Il avait envie de parler avec quelqu’un, n’importe qui. Si cela avait été possible, il aurait aimé parler avec sa petite amie plus âgée. Mais il lui était impossible de la joindre. Non seulement il ne savait comment faire, mais de plus on lui avait bien dit qu’elle s’était perdue.
Il essaya de composer le numéro de la société de Komatsu. Le numéro d’une ligne directe. Personne ne lui répondit. Après avoir laissé sonner quinze fois, résigné, Tengo reposa le combiné.
À qui pourrait-il téléphoner ? Il réfléchit. Personne ne lui vint à l’esprit. Il songea à appeler Kumi Adachi mais il se souvint qu’il ne connaissait pas son numéro.
Il imagina alors un trou sombre qui était resté béant quelque part dans le monde. Pas très grand. Mais profond. S’il hurlait vers le fond de la fosse, parviendrait-il à parler avec son père ? Le mort lui délivrerait-il la vérité ?
« Toi, ça ne te mènerait nulle part, lui avait dit Kumi Adachi. Mieux vaut que tu penses à ce qui va venir. »
Mais non, estimait Tengo. Ce n’est pas aussi simple. Si je connaissais les secrets, peut-être que cela ne me mènerait nulle part en effet. Pourtant, je dois absolument comprendre la raison pour laquelle je serais bloqué.
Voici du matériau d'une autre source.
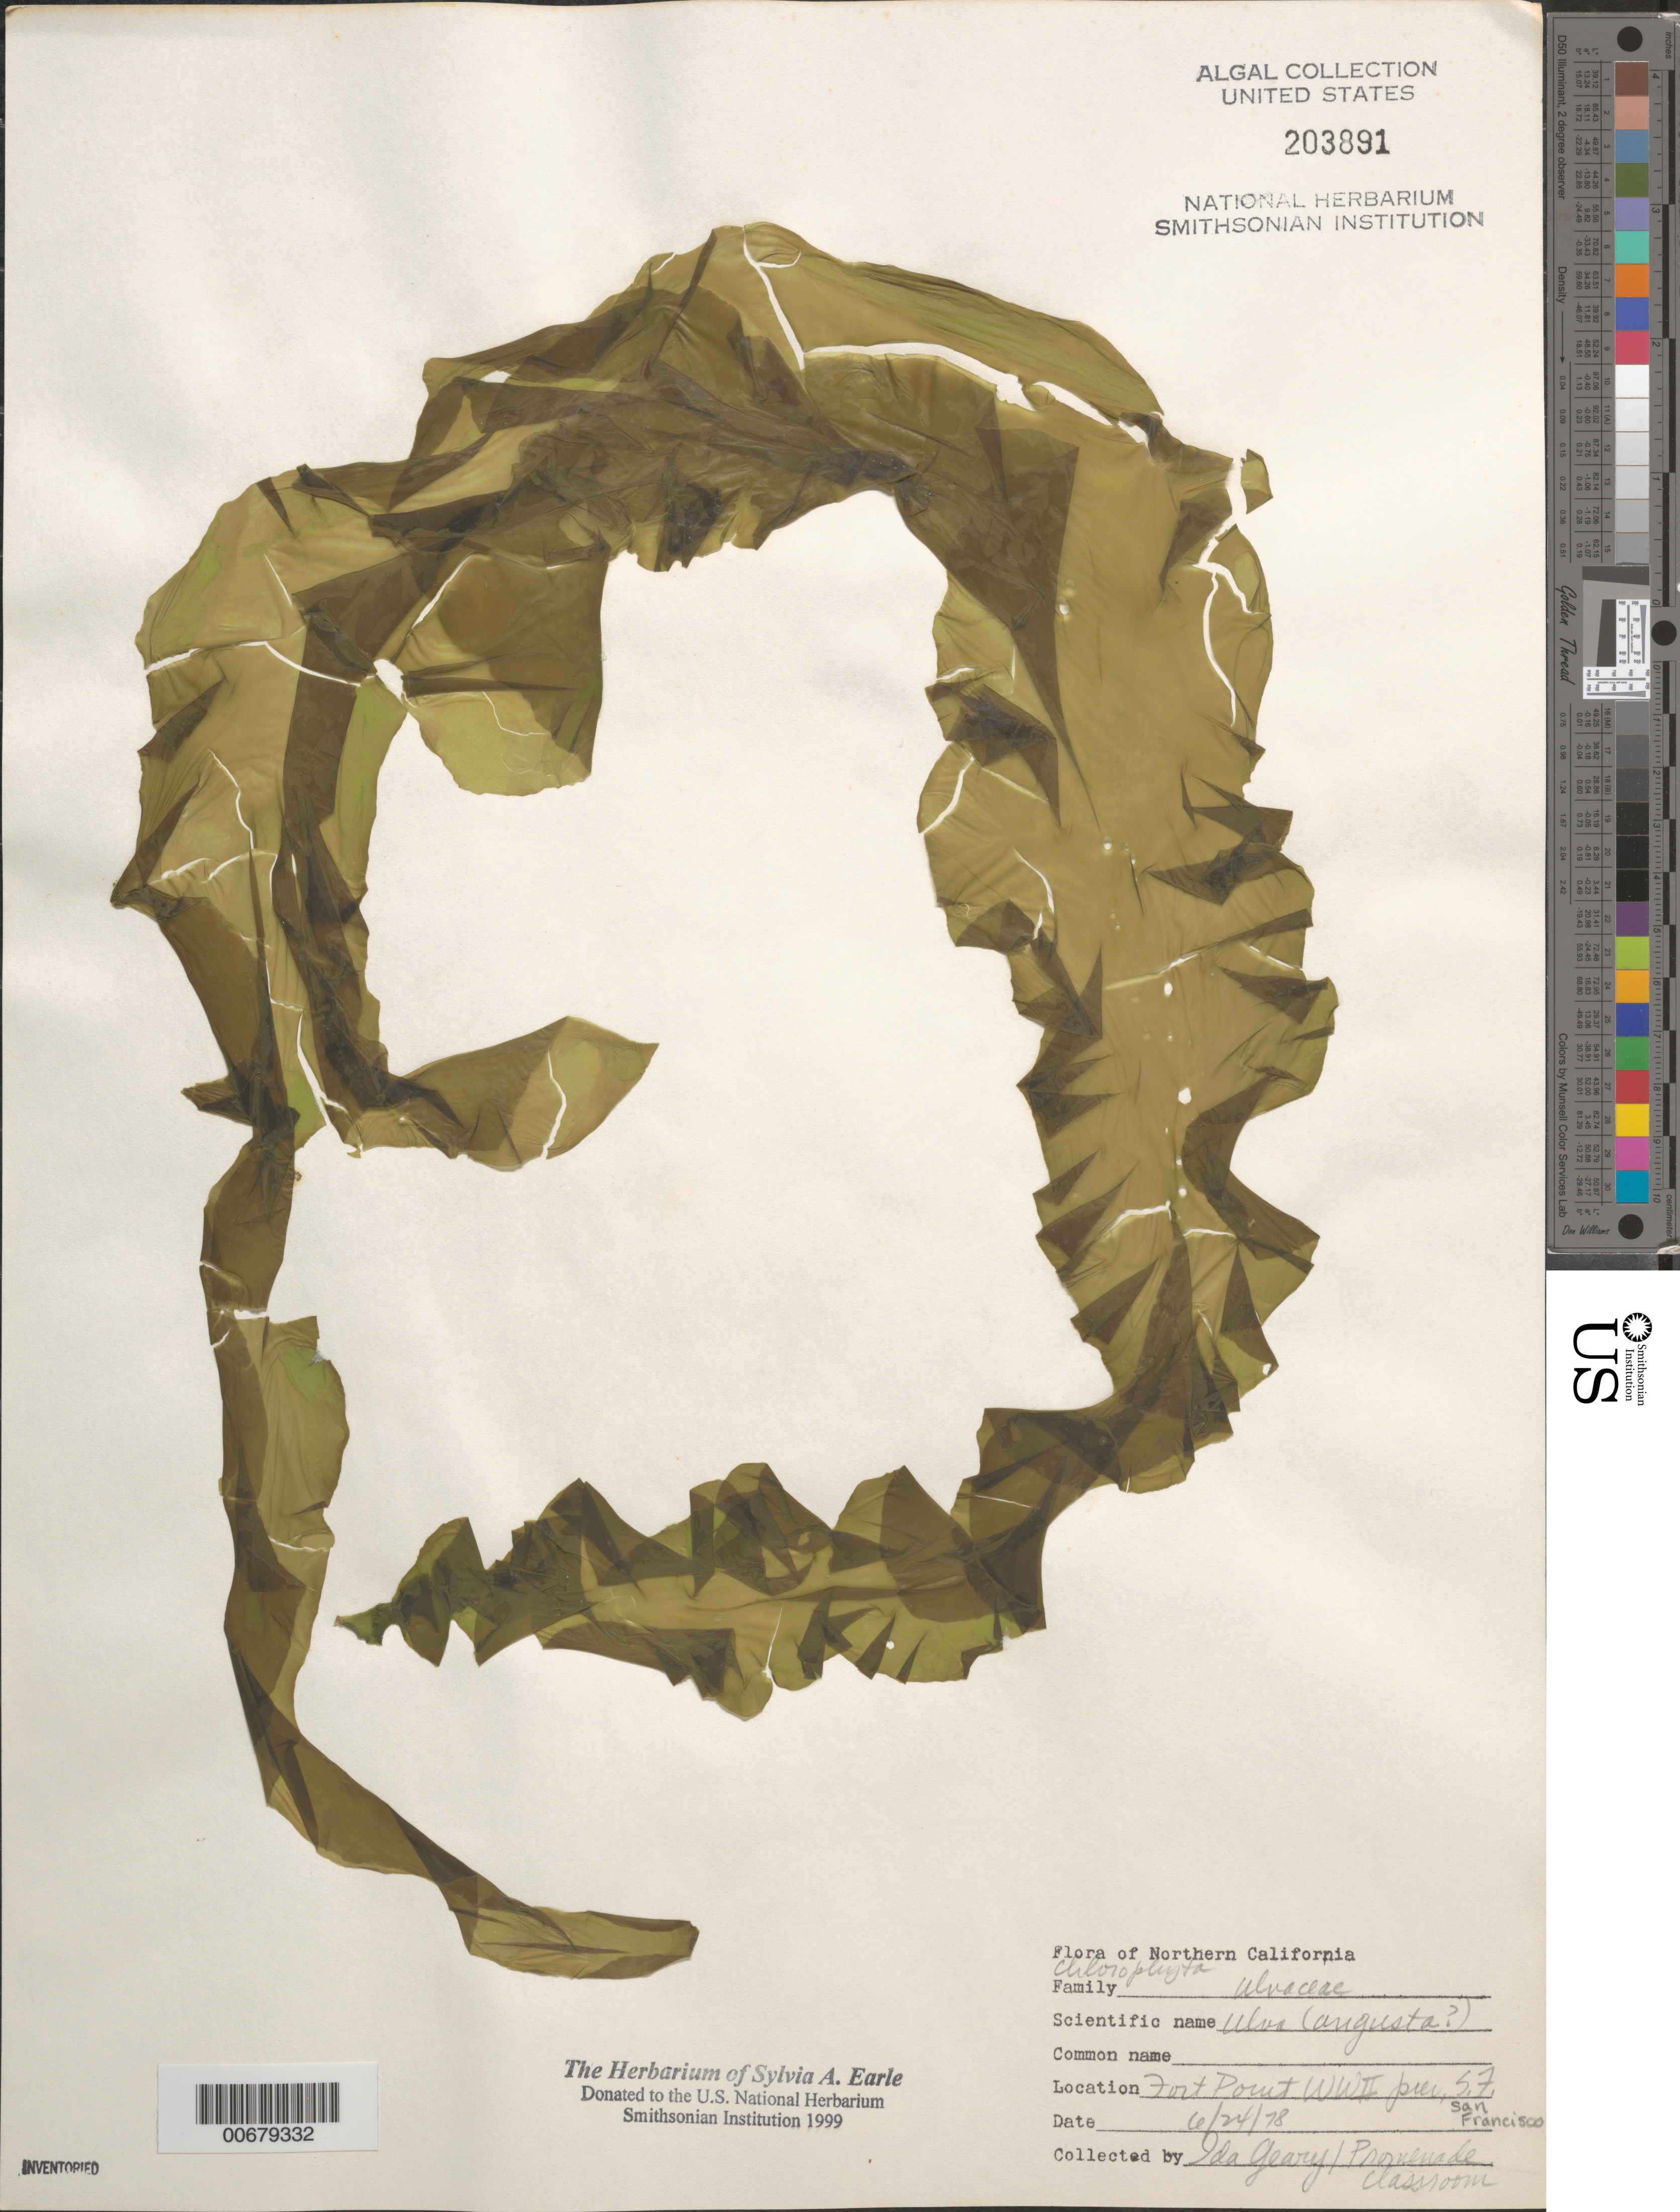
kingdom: Plantae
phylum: Chlorophyta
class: Ulvophyceae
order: Ulvales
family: Ulvaceae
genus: Ulva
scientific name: Ulva californica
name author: N.Wille in Collins et al.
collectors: I. Geary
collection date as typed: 24 Jun 1978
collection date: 1978-06-24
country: United States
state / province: California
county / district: San Francisco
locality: San Francisco, Fort Point, World War II Pier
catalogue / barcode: US 203891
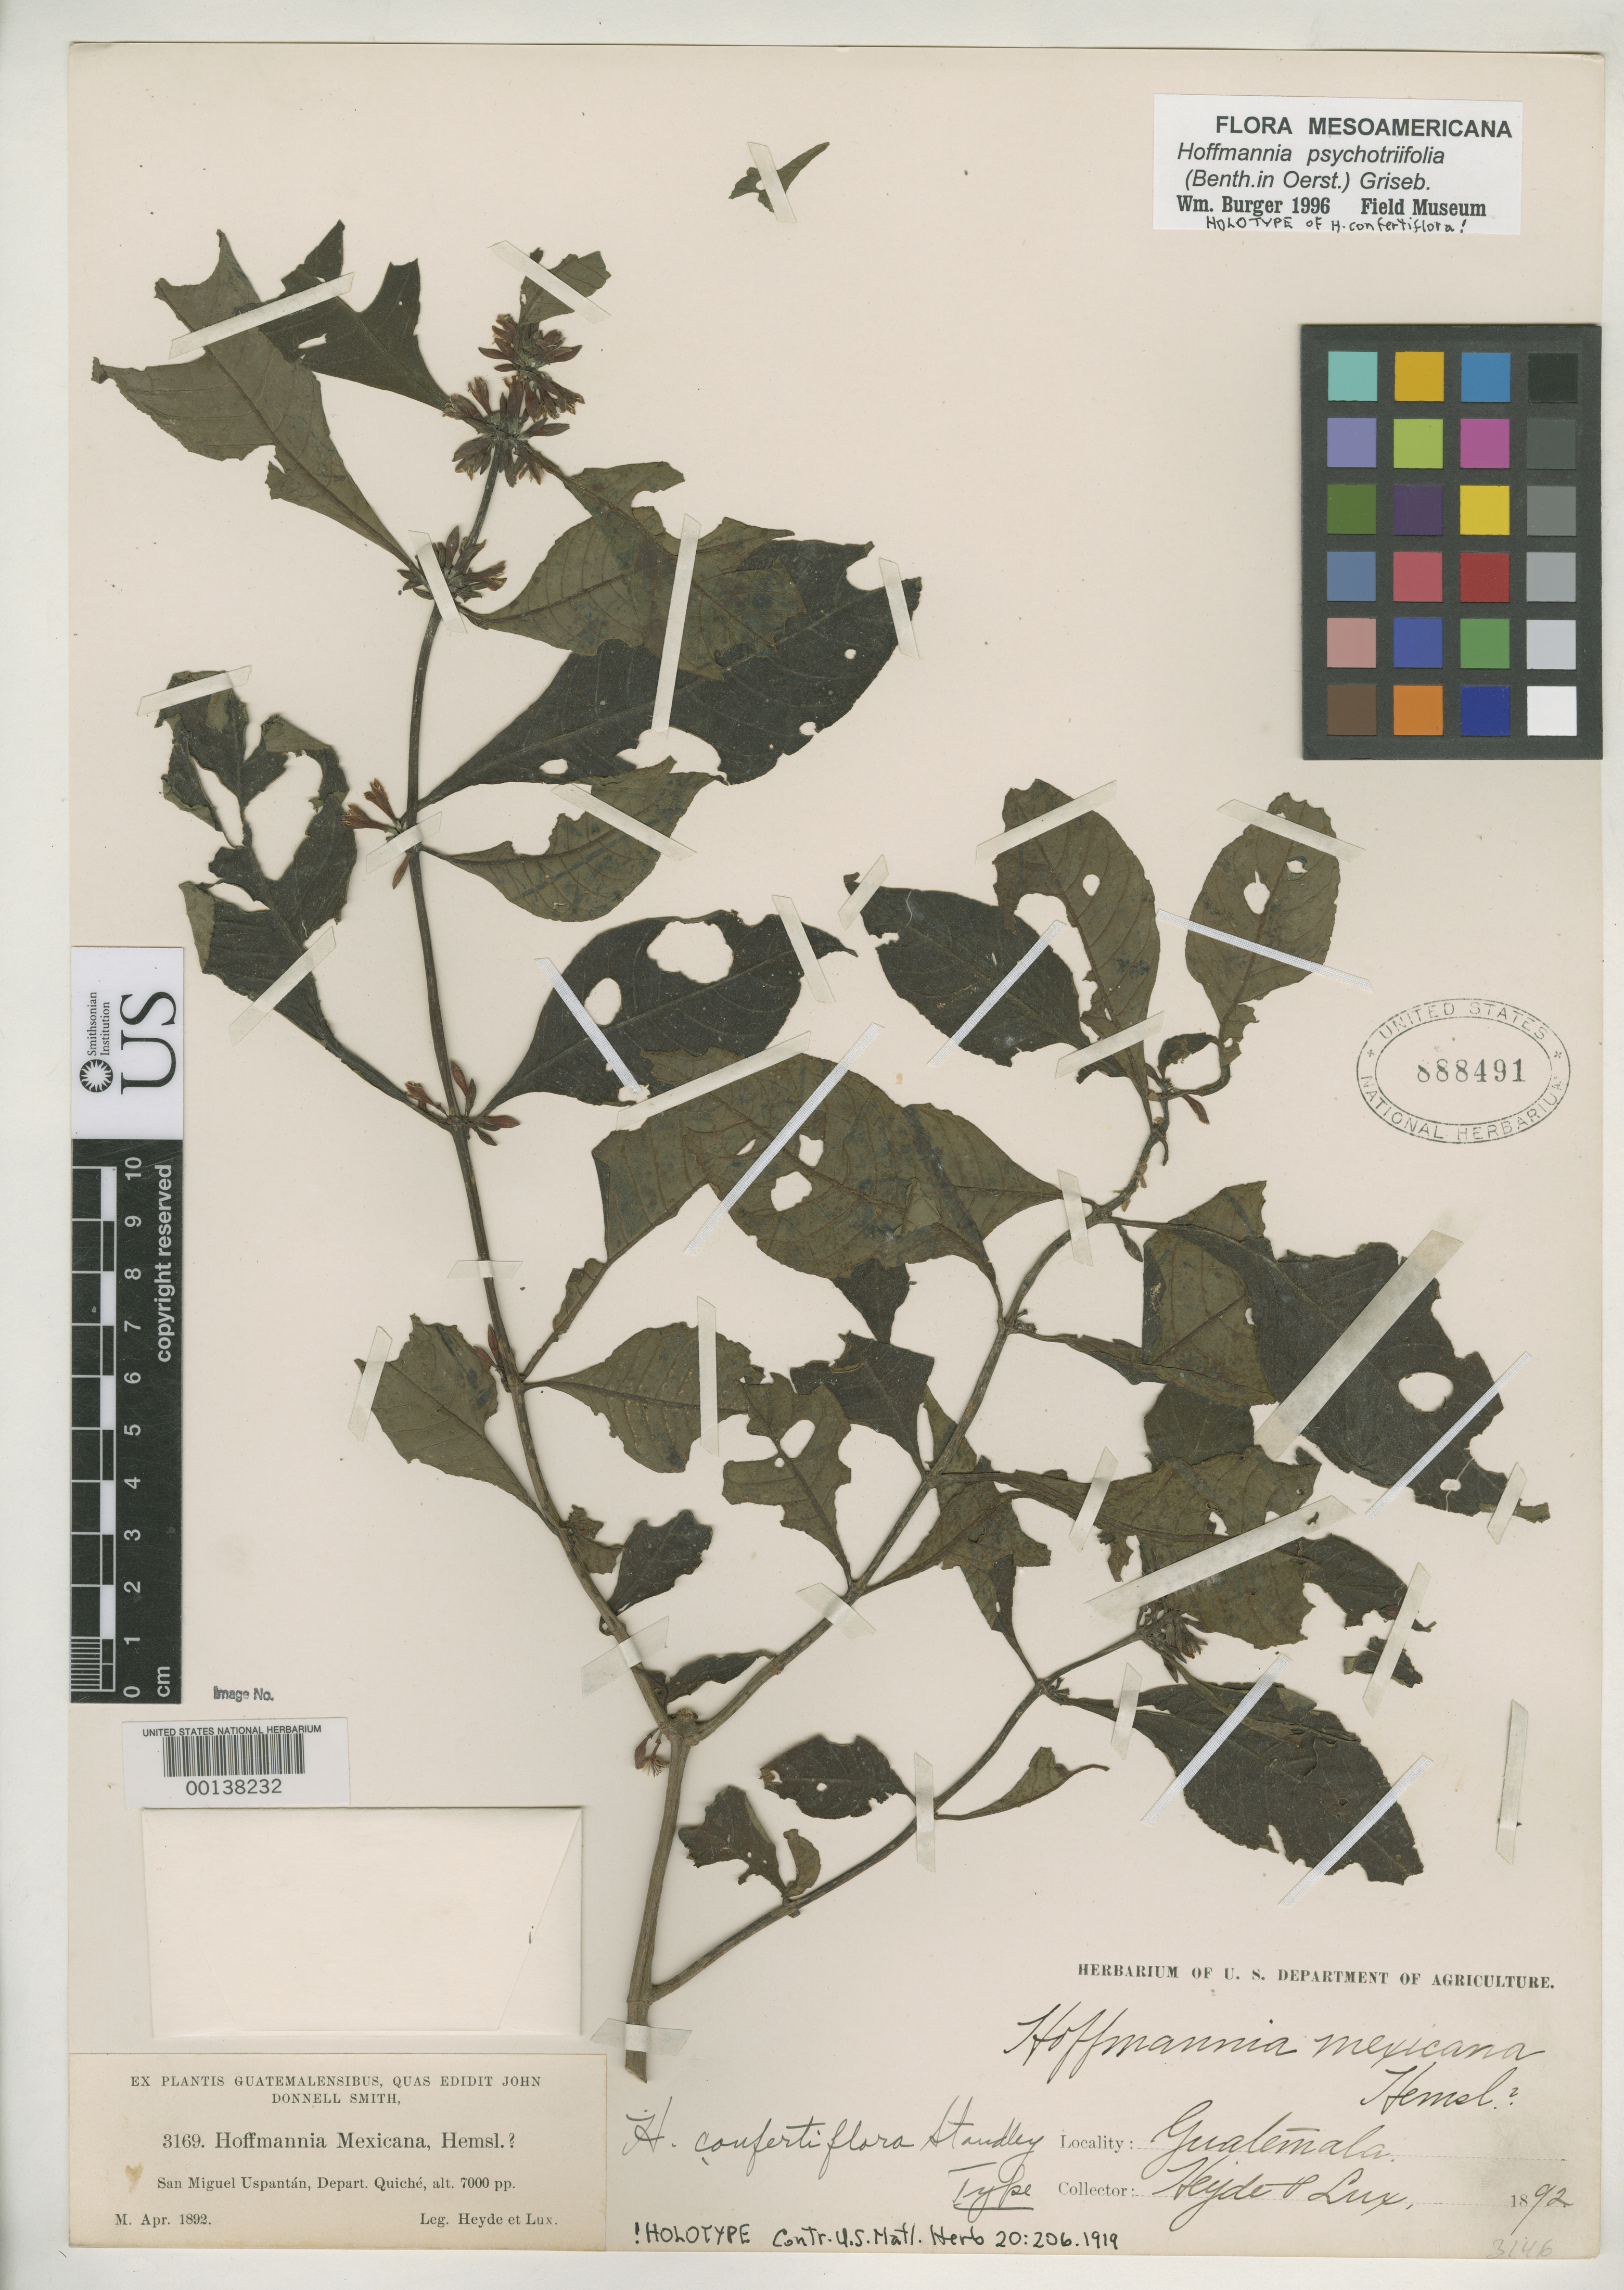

Quand je connaîtrai la raison, je pourrai peut-être aller quelque part.
Que tu sois mon vrai père ou non, cela m’est égal à présent, déclara Tengo en direction du trou obscur. Cela n’a plus d’importance. Dans tous les cas, tu es mort en emportant une part de moi, je survis derrière avec une part de toi. Que des liens de sang nous unissent ou pas, ces faits ne changeront pas dorénavant. Trop de temps a passé. Le monde a avancé.
Il eut l’impression d’entendre hululer une chouette de l’autre côté de la fenêtre. Mais ce n’était sans doute qu’une illusion auditive.
1- Gâteau de type génoise, très populaire, d’origine portugaise, traditionnellement présenté dans une boîte rectangulaire, en bois extrêmement fin.